Weitergeführt wird die Fachberatungsstelle für Opfer sexualisierter Gewalt im Kindes- und Jugendalter durch das SOS-Kinderdorf Ammersee-Lech in Landsberg. „Langfristig wird eine halbe Stelle nicht ausreichen“, sagte Einrichtungsleiterin Dr. Susanne Dillitzer. Die Zahl der Fälle nimmt zu, wie Bianca Karlstetter berichtete. Im zweiten Halbjahr 2016, als die Stelle geschaffen wurde, hatte sie sechs Fälle zu betreuen, 2017 schon 27 und heuer werden es laut Prognose 38. Für ein Erstgespräch falle teilweise eine dreiwöchige Wartezeit an. Neben der Beratung zählt auch Prävention zum Aufgabenbereich von Bianca Karlstetter.
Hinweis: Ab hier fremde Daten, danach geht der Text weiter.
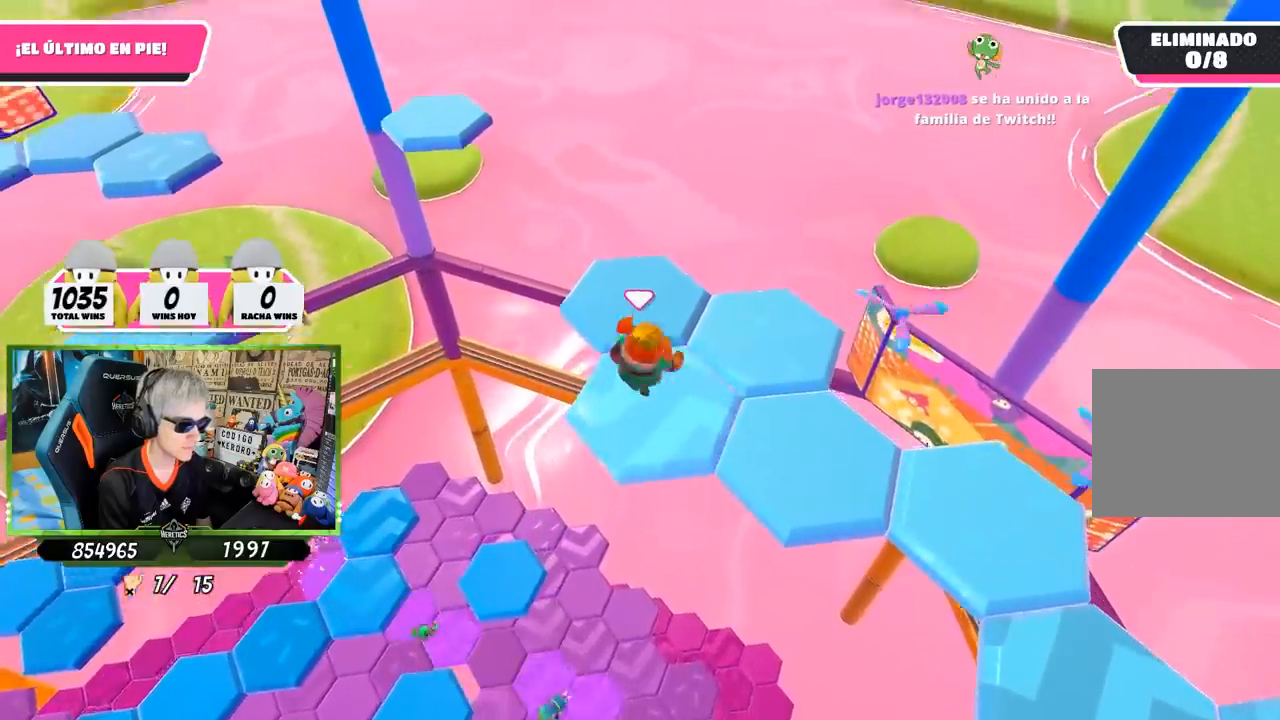
{"buttons": [], "left_stick": "down-right", "right_stick": "right", "events": [[100, "CROSS", "up"], [300, "right_stick", "right"], [500, "left_stick", "down-right"]]}
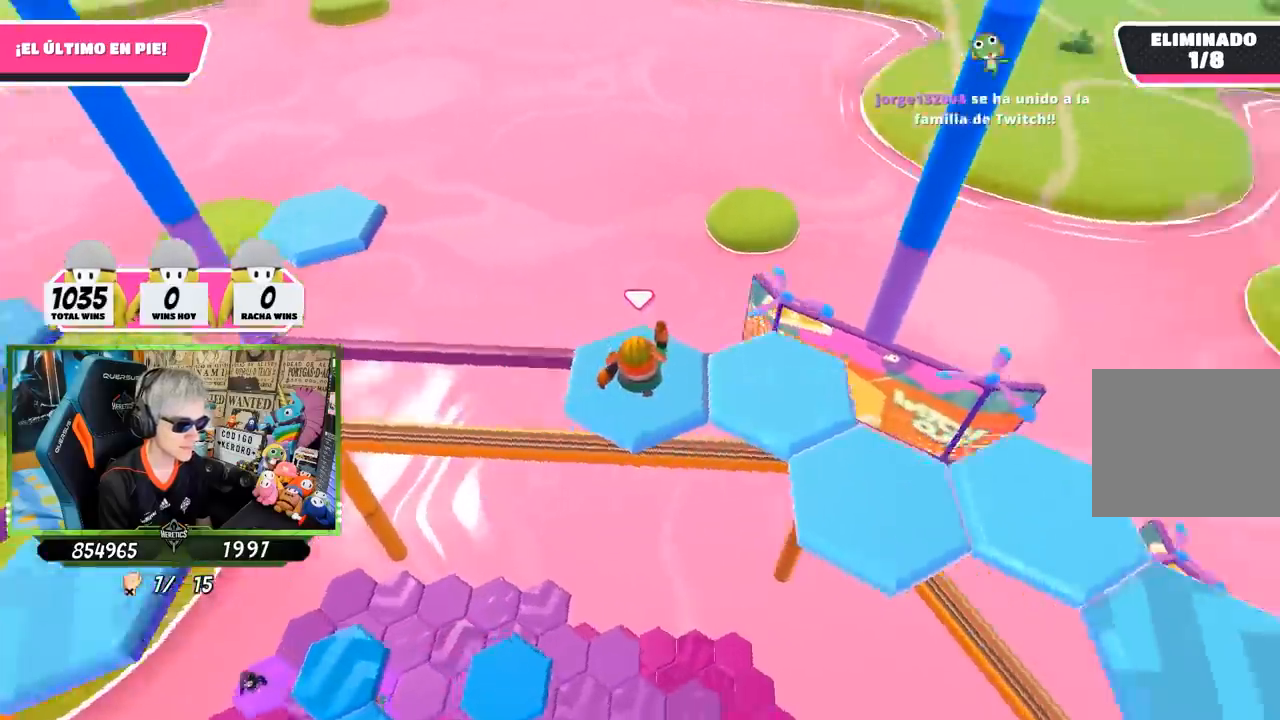
{"buttons": [], "left_stick": "up", "right_stick": "center", "events": [[133, "left_stick", "center"], [400, "left_stick", "up"], [467, "right_stick", "center"]]}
Alle zwei Jahre wird die netzwerkbezogene Kinderschutzkonzeption überarbeitet. Der Jugendhilfeausschuss hat in seiner jüngsten Sitzung der neuen Version zugestimmt. Da in der frühen Kindheit zentrale Weichen fürs Leben gestellt werden, versucht diese Konzeption ein Netzwerk aus Hilfsangeboten für Familien in belastender Lebenssituation zu knüpfen. Zielgruppe sind werdende Eltern und Eltern von bis zu dreijährigen Kindern.